MemberShip Model Society of New Jersey

                  Nautical Research Guild

Posted

The Windlass is completed and installed.   All I had to do was reduce the ends of the windlass until they were cone shaped and able to fit into the slots of the brackets.  I just dis this by hand a little at a time with some sandpaper.  I constantly tested and adjusted the cone shape until it slid into the slots easy enough.  This meant shortening each side slightly.

 

The brackets are laser cut.  I removed the char and added the bolts while off the model.  I used black fishing line as usual.  The brackets are glued directly to the riser between the thwarts but actually under them.  This left a space on the bottom edge between the frames and the bracket as expected where it hangs below the riser.  So before gluing it into position, I added a 1/16" x 1/16" strip to the back, bottom edge of the bracket first.  This made it so the bracket was seated firmly against the frames and riser.  Before adding the bolts I held the bracket against the riser so I could mark the locations for them.  You can see how some line up with the frames.  While others are just into the riser.  This detail is shown on the plans.

 

The two windlass bars were shaped from a 1/8" x 1/8" strip.  I just rounded off one end as you see below by chocking it in my hand drill.   Then I squared off the other end as shown on the plans so they would fit in the square holes of the windlass.  I will only show one in position and just rest the other atop the thwarts.  But in the photos you see both installed just for the fun of it.

 

windlass3.jpg

 

windlass4.jpg

Posted

When the handles for the windlass were not in use where they stowed in brackets or just under the seats?

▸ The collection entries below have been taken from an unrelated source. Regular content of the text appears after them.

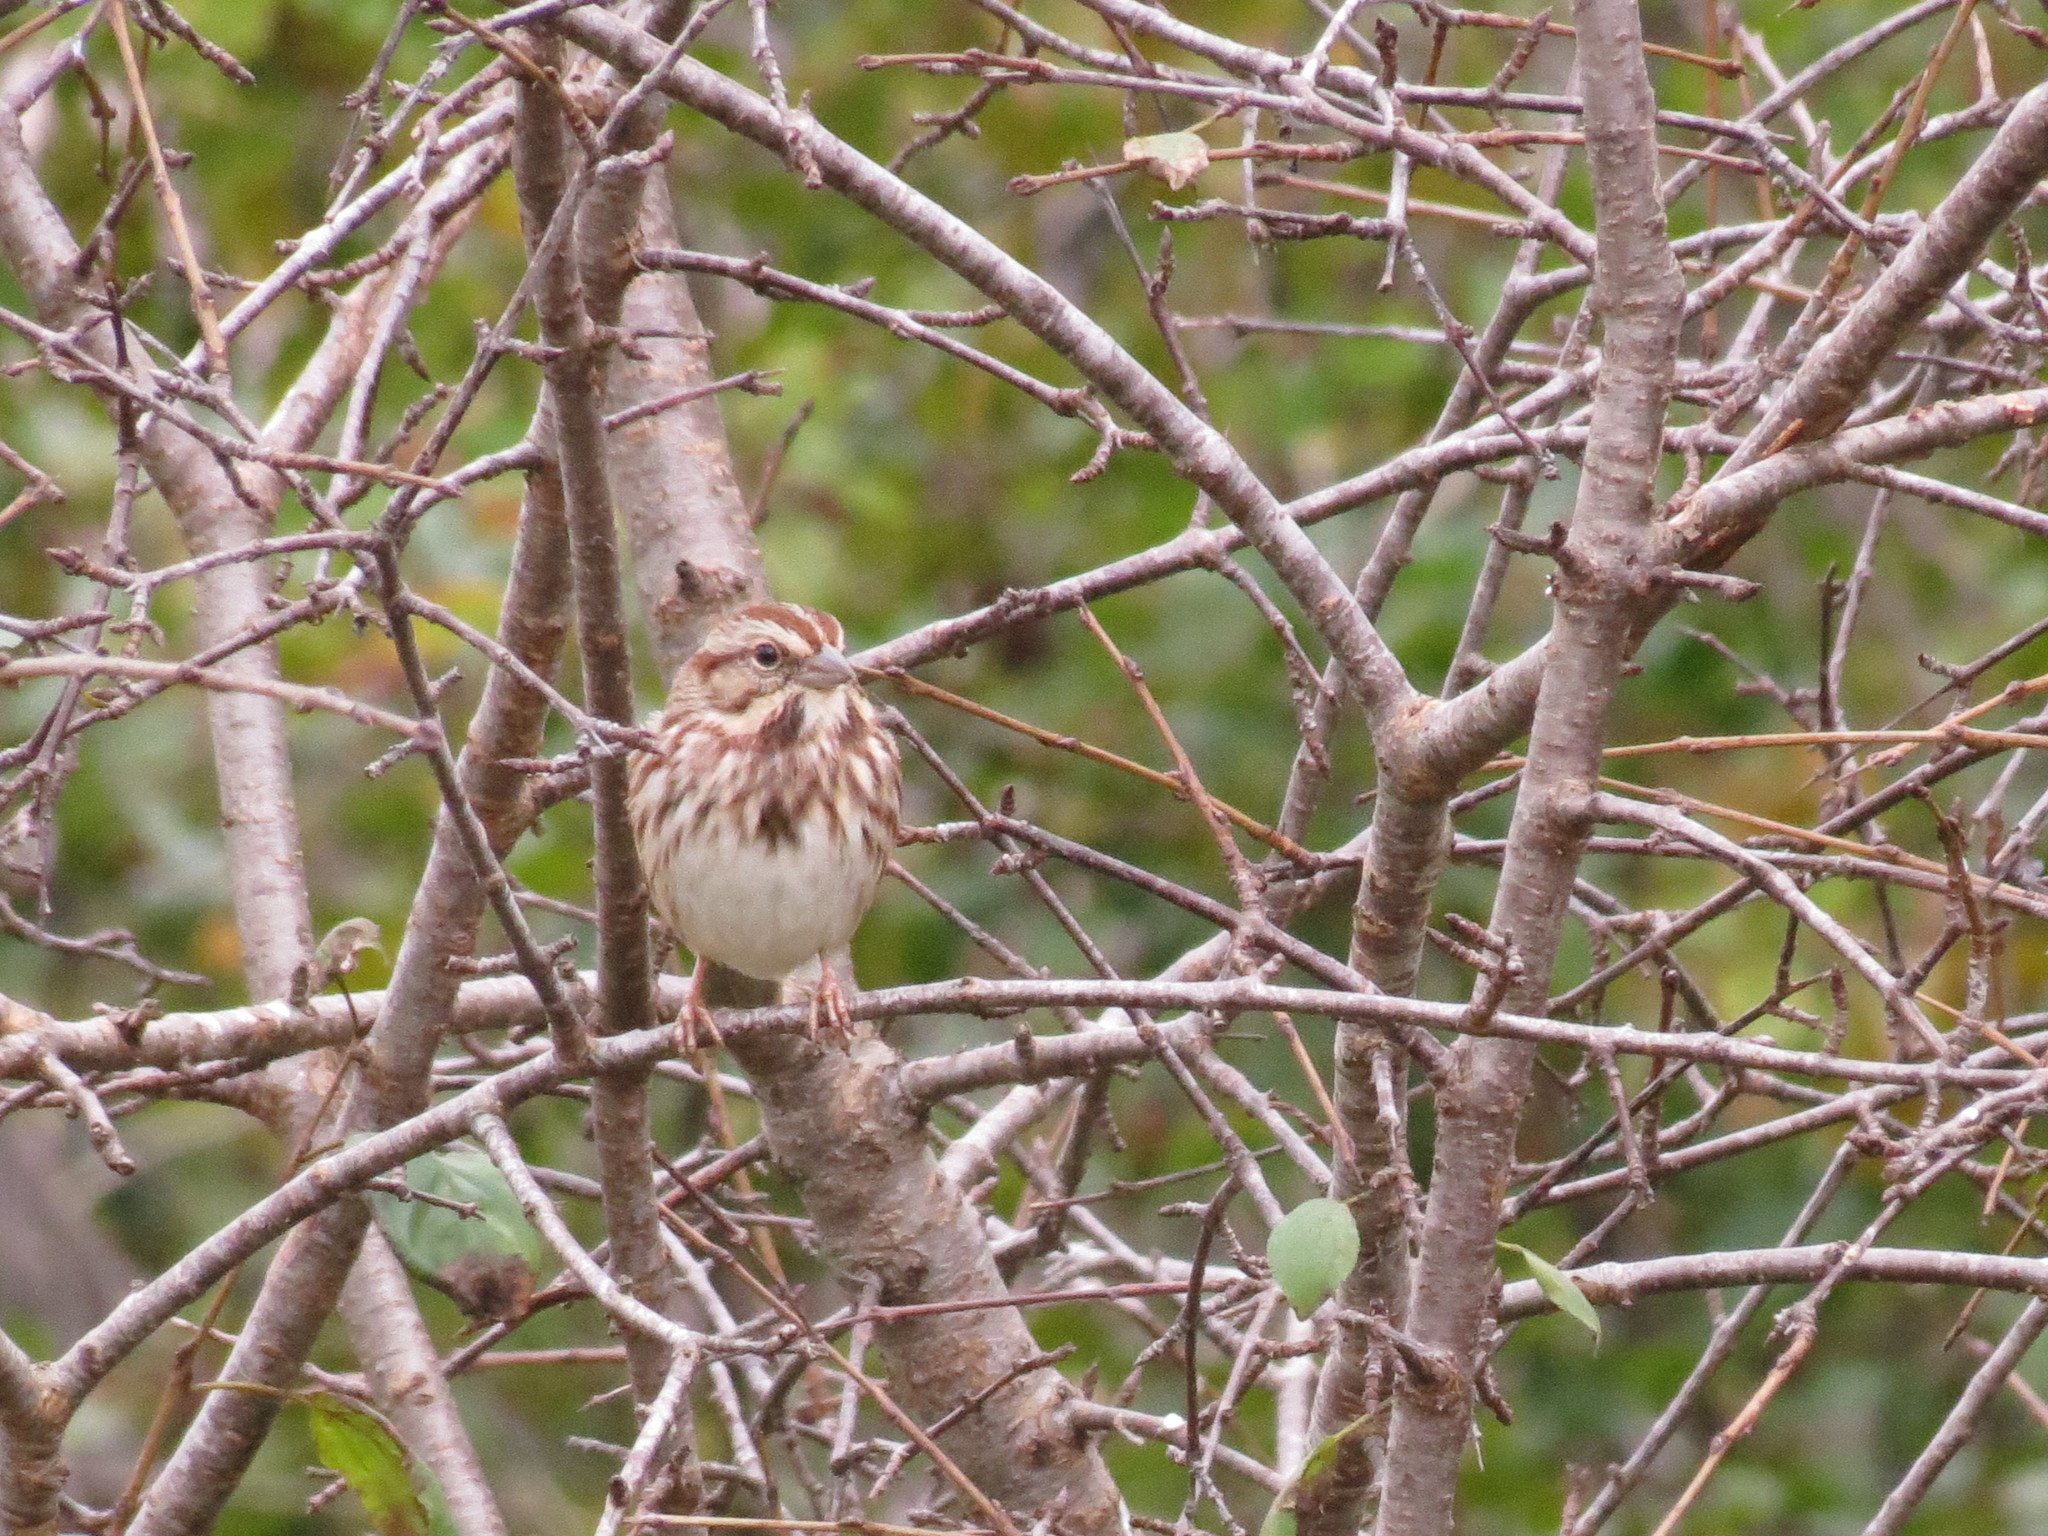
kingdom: Animalia
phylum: Chordata
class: Aves
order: Passeriformes
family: Passerellidae
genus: Melospiza
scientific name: Melospiza melodia
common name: Song sparrow
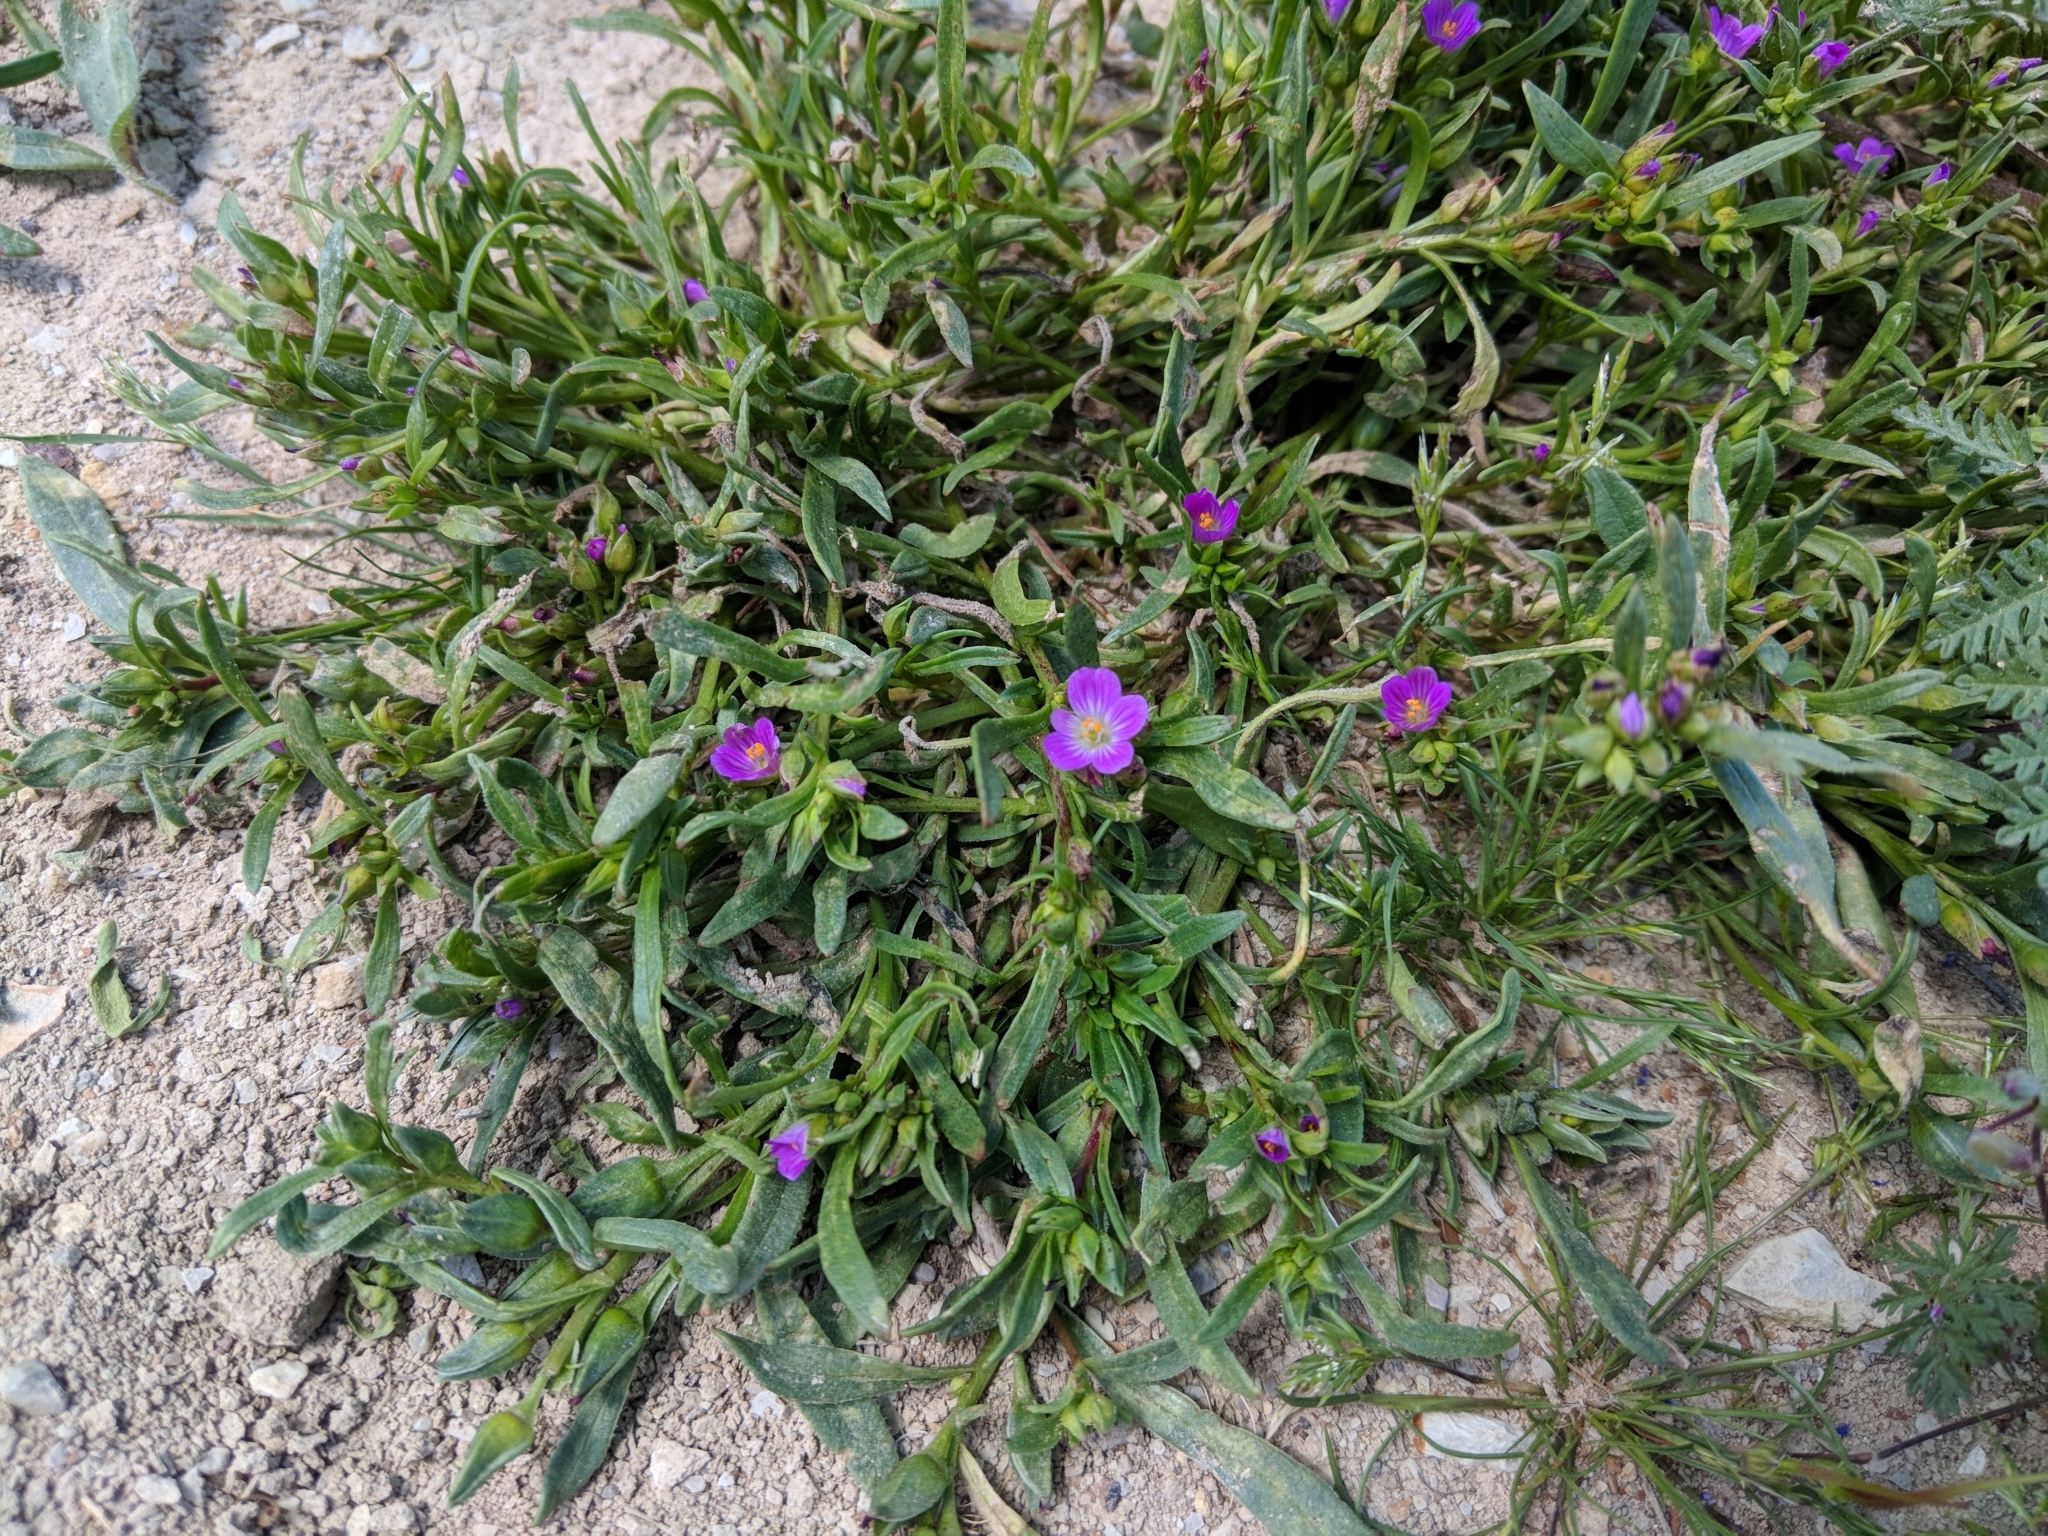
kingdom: Plantae
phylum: Tracheophyta
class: Magnoliopsida
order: Caryophyllales
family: Montiaceae
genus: Calandrinia
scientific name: Calandrinia menziesii
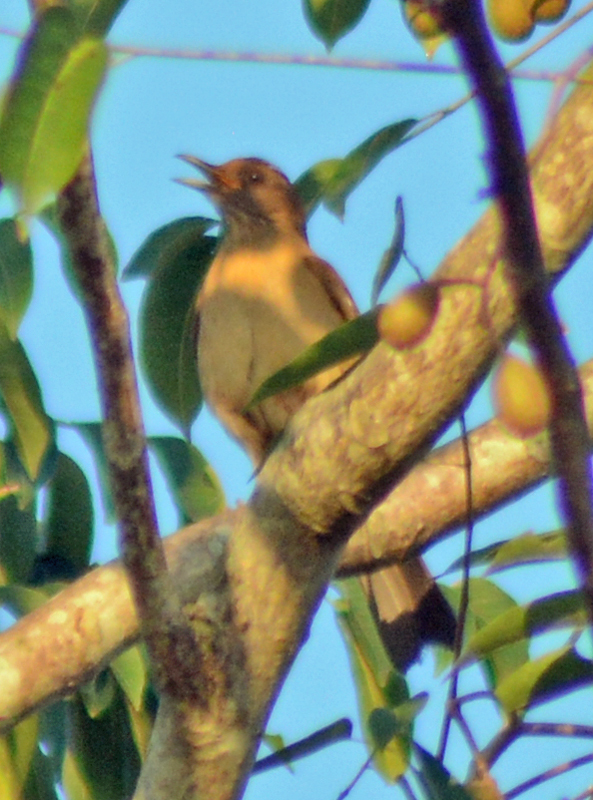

Looks like they would constantly be in the way if left in the windlass.

Regards,

Jim Rogers

 

Damn the Torpedoes , Full speed ahead.   Adm David Farragut.

Posted

Just under the thwarts but on most cont. models one is shown in place and the other rests on top of the thwarts.  The mast was portable and not permanently stepped remember.   They would unhook the rigging and store that as well.

 

Everything about the rigging and masts were portable so the boat could be brought onboard the frigate and stored at the waste.

Posted

Moving along to the mast thwart...

 

The ironwork was fairly straight forward.   I used 1/16" x .025 brass strip to make the three straps needed to hold the mast in position.   I of course drilled the three holes for the two bracket straps while the brass strip was flat   (#74 drill bit).   I used the plans to find their placement.  Then I bent the two brass straps to shape around some scrap wood the same thickness as the thwart.  The final iron strap was bent around a 3/8" dia. drill bit because that is how big the mast will be.  Then I bent back the ends so I had a half circle remaining.   Then the three pieces were blackened and glued into position.

 

mastthwart.jpg

Once glued into position below....I drilled through the holes in the straps part way.  Then I inserted small lengths of 24 gauge black wire into each hole.  I carefully filed them down so they stood proud of the straps and looked like bolts.  Then I touched up the blackening a bit.

 

mastthwart1.jpg

I turned the four belaying pins from 1/16 x 1/16 boxwood strips in my dremel.  I use the flex shaft with the small pen-sized head while I turn the belaying pins to shape.  Here is a photo of Mike's belaying pins from Cheerful which are done the same way.

belaying pins.jpg

And this is what they look like finished on the thwart.

 

mastthwart2.jpg

 

Next I will complete the knees along the sides of this thwart and the forward -most thwart.   That will complete most of the interior work before rigging starts.  Although I will make some oars and a grapnel too.  😄  That will leave the rudder and tiller and a few last details and the hull will be completed. and ready for rigging.